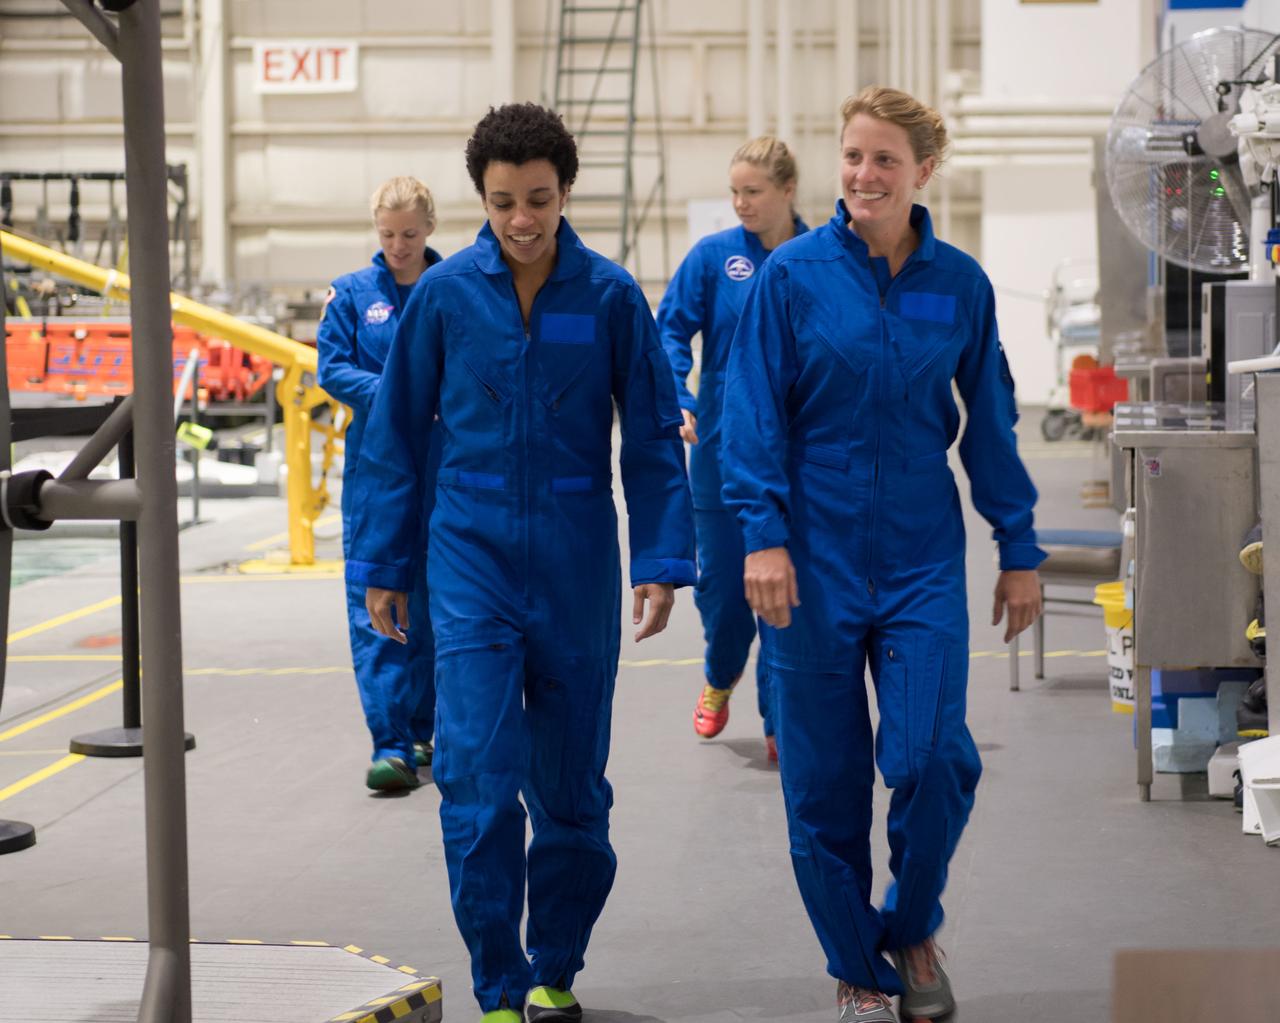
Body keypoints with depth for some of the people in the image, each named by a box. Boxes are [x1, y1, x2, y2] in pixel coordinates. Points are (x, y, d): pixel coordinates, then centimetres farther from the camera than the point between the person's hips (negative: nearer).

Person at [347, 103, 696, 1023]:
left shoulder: (610, 295, -3)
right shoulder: (445, 293, -2)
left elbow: (653, 437, 1)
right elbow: (398, 435, 6)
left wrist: (663, 560, -6)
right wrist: (384, 563, 7)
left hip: (578, 564, 1)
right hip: (472, 558, 0)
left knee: (572, 782, 9)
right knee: (478, 775, -9)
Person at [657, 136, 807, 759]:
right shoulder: (713, 256, -2)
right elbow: (670, 331, -4)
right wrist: (676, 401, -18)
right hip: (722, 448, 1)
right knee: (721, 579, 9)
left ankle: (780, 722, 11)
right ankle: (721, 675, 39)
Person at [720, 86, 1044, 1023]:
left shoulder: (959, 283, 3)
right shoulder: (793, 275, -3)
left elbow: (990, 422, 9)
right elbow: (755, 415, -4)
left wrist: (1020, 550, 9)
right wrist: (764, 533, -14)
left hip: (922, 559, 1)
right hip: (816, 558, -1)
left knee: (934, 755, -10)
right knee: (825, 778, 4)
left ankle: (913, 930, 17)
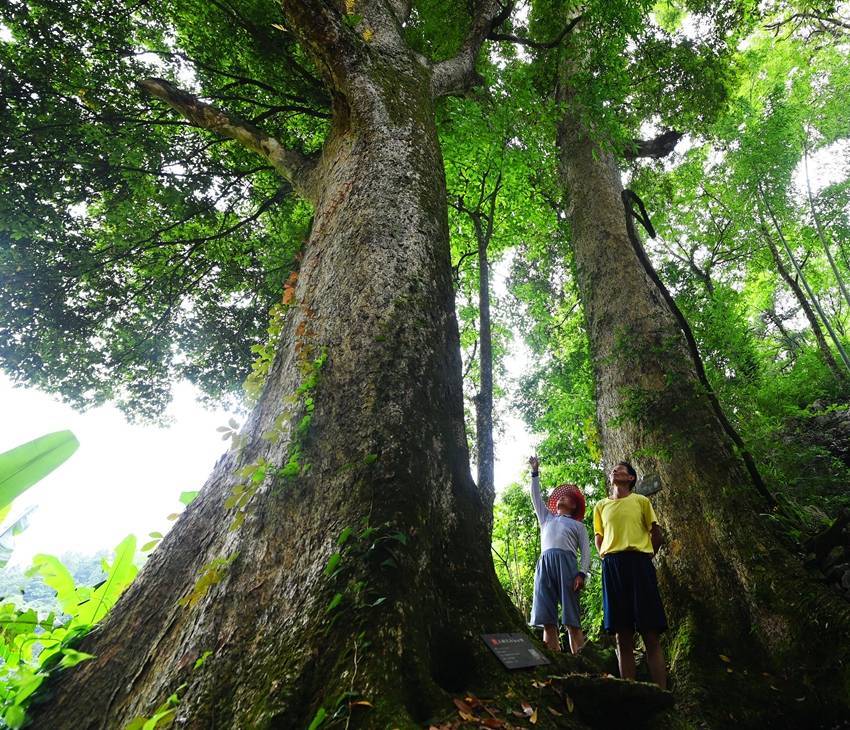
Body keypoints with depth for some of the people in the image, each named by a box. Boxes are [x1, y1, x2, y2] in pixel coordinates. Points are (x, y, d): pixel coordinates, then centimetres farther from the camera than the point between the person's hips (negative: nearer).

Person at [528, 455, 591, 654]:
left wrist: (582, 573, -7)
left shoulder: (578, 525, 22)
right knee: (546, 617, -7)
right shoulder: (547, 518, 31)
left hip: (566, 562, -2)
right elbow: (536, 497, 28)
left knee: (571, 616, -9)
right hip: (545, 563, 3)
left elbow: (586, 551, 10)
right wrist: (535, 472, 23)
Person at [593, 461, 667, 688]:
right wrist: (606, 558, 7)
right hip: (611, 566, 2)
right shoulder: (601, 506, 17)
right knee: (622, 636, 3)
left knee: (651, 634, -4)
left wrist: (645, 556, 8)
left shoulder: (641, 501, 10)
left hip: (639, 562, -2)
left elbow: (656, 533, 12)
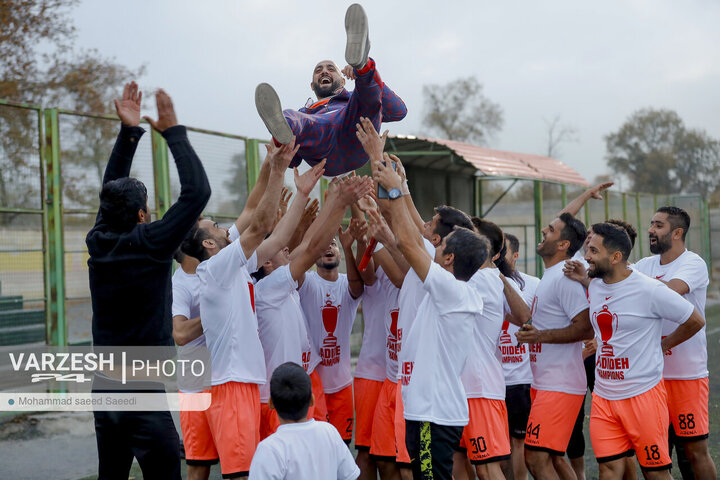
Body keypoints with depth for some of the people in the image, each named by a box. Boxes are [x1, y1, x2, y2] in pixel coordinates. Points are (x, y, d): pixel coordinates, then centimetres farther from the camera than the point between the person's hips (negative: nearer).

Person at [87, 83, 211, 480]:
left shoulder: (98, 243, 3)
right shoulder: (149, 245, -14)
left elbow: (111, 191, 19)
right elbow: (196, 191, -11)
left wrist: (128, 131, 18)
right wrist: (173, 131, -3)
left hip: (103, 389, 7)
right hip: (143, 391, -7)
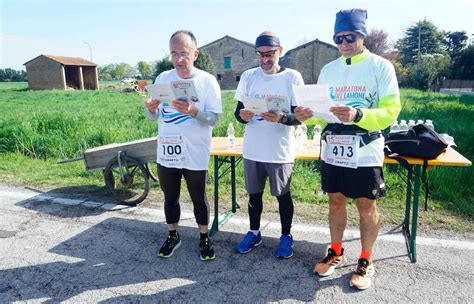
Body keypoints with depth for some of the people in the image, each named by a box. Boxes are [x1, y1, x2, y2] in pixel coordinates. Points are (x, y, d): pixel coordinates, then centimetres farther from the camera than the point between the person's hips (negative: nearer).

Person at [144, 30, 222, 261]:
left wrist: (193, 111, -30)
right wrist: (150, 109, -17)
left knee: (199, 198, 13)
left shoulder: (207, 81, -8)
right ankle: (173, 236, 38)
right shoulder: (162, 79, 2)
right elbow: (155, 117, 6)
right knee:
===============
- Zu erledigen -
Kannst du den Abschnitt vom Anfang der Zeilen bis einschließlich der Zeile mit „right knee: (478, 775, -9)“ Wort für Wort abschreiben? Bilder lässt du in der Antwort weg.

- Ergebnis -
Body keypoints with depth for some of the people in the image, each named by a box. Boxes are [x1, y1, x2, y2] in pixel coordinates. Points are (x, y, d): pixel coordinates, then centimetres farther from the camera than the point between the person's hips (negative: nearer).

Person at [347, 103, 696, 1023]:
left shoulder: (610, 295, -3)
right shoulder: (445, 293, -2)
left elbow: (653, 437, 1)
right elbow: (398, 435, 6)
left wrist: (663, 560, -6)
right wrist: (384, 563, 7)
left hip: (578, 564, 1)
right hip: (472, 558, 0)
left knee: (572, 782, 9)
right knee: (478, 775, -9)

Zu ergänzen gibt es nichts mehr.